Hard Money Loan Applications Surge in First Half of February 2008

Posted on February 19th, 2008

As the mortgage market continues to tighten the availability of residential mortgage money, many former qualified investment home borrowers are turning to hard money lenders to facilitate their needs.  In the first half of February of 2008, we’ve witnessed a massive resurgence of borrowers requesting this type of financing.

hard money

A hard money loan is typically defined as a loan that mortgage banks won’t do.  They range from borrowers with low FICO scores all the way up to complex commercial deals invoking blanket or bridge financing.  The lenders offering these funds are typically lesser known pools of funds put together by former mortgage brokers now turned hard money lenders. 

With the recent tightening of institutional financing and the folding up of 200+ lending institutions, these types of hard money pools are gaining popularity with former mortgage brokers faster the any new FHA reform you may hear about. 

These new hard money lenders bring on wealthy investors and pay them a sizeable return of approximately 10-12% for the use of their money.  They then loan the money out and keep the origination fees that they collect from the borrower.  Additionally, they typically charge their pool of investors a 1% fee for servicing all of the borrower’s monthly payments and collections.

▸ Data excerpt:
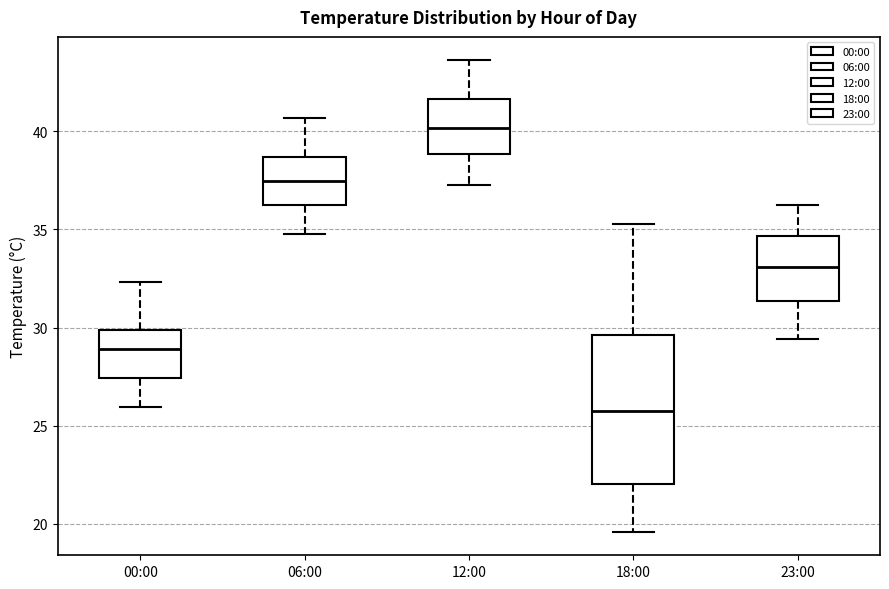

Which box has the highest median line?

12:00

▸ What is required: Reproduce the full article on hard money loan applications word for word.

▸ Response to the exercise:
Hard Money Loan Applications Surge in First Half of February 2008

Posted on February 19th, 2008

As the mortgage market continues to tighten the availability of residential mortgage money, many former qualified investment home borrowers are turning to hard money lenders to facilitate their needs.  In the first half of February of 2008, we’ve witnessed a massive resurgence of borrowers requesting this type of financing.

hard money

A hard money loan is typically defined as a loan that mortgage banks won’t do.  They range from borrowers with low FICO scores all the way up to complex commercial deals invoking blanket or bridge financing.  The lenders offering these funds are typically lesser known pools of funds put together by former mortgage brokers now turned hard money lenders. 

With the recent tightening of institutional financing and the folding up of 200+ lending institutions, these types of hard money pools are gaining popularity with former mortgage brokers faster the any new FHA reform you may hear about. 

These new hard money lenders bring on wealthy investors and pay them a sizeable return of approximately 10-12% for the use of their money.  They then loan the money out and keep the origination fees that they collect from the borrower.  Additionally, they typically charge their pool of investors a 1% fee for servicing all of the borrower’s monthly payments and collections.